One sport, however, that doesn’t get a lot of attention in the United States, requires superior discipline, endurance and respect from everyone who practices it – whether they’re just in it for the fun, or to ultimately win a medal at the Olympics—and that is martial arts.
This week the Taekwondo events will begin in Rio. If you get the opportunity, watch some of the matches with your kids. Korean karate (which is probably the most common martial art found around our country), and other martial arts, are fantastic sports to involve your children in from a young age. I started Tang Soo Do (which is now Soo Bahk Do) when I was just eight years old. I trained for five years straight and earned my black belt. It was one of the best things I have ever done. Here are some reasons why:
From the moment your child steps on that mat, he or she will learn unparalleled focus and discipline. Not only will this quality help with martial arts, but it will permeate throughout all aspects of life. It can help kids with school, other extracurricular activities, and even jobs as an adult. The discipline that was ingrained in me when I was practicing karate is still a major part of my personality. When I set out to do something, I do not stop until the task is complete. Beyond that, I aim to do things to the best of my potential –that goes for everything from training for a half marathon to doing a spreadsheet for work. I learned that discipline in Tang Soo Do.
As you progress through the belts in martial arts, training can sometimes be challenging. As a karate student, you’re taught to push through any discomfort you feel. When you do this over and over again in class, it begins to become part of your character. Kids learn to incorporate that lesson into physical endurance in other sports, and also to life in general. Mind over body is something you learn very early on. There is something to say about someone who can exhibit mental stamina in life’s tough situations.

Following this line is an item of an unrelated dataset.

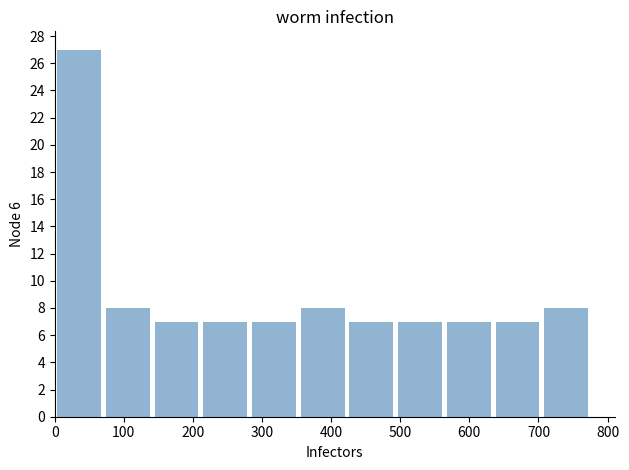

How tall is the bar that spans 560 to 630 on the x-axis? Neither the bar edges nor the heights are printed on the chart, so give them approximately, as read against the axes.

7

In the martial arts, there is a hierarchy that everyone learns to respect from day one. You show a certain respect for your seniors, and your juniors show the same to you. That’s just how it goes. Kids who learn this lesson early are far less likely to exhibit unruly, disrespectful behavior outside of the dojo.
4. Exposure to Another Culture
Whether you choose to enroll your child in Taekwondo or Soo Bahk Do (Korean martial arts), Judo or Aikido (Japanese martial arts) or another that is offered, he or she will be immersed in a different culture. Your child will learn basic terminology, and will most likely learn to count and write some characters in another language. As I progressed towards my black belt, I was required to write some Korean characters and learn about Korean culture as part of my testing.
5. Self Defense
It goes without saying that any person enrolled in a martial art will have a much better understanding of how to defend him or herself. Contrary to popular belief, however, taking part in karate does not necessarily result in a more violent child. In fact, studying karate teaches you the exact opposite: to resort to your martial arts only when absolutely necessary. It creates a sense of humility in anyone who practices it.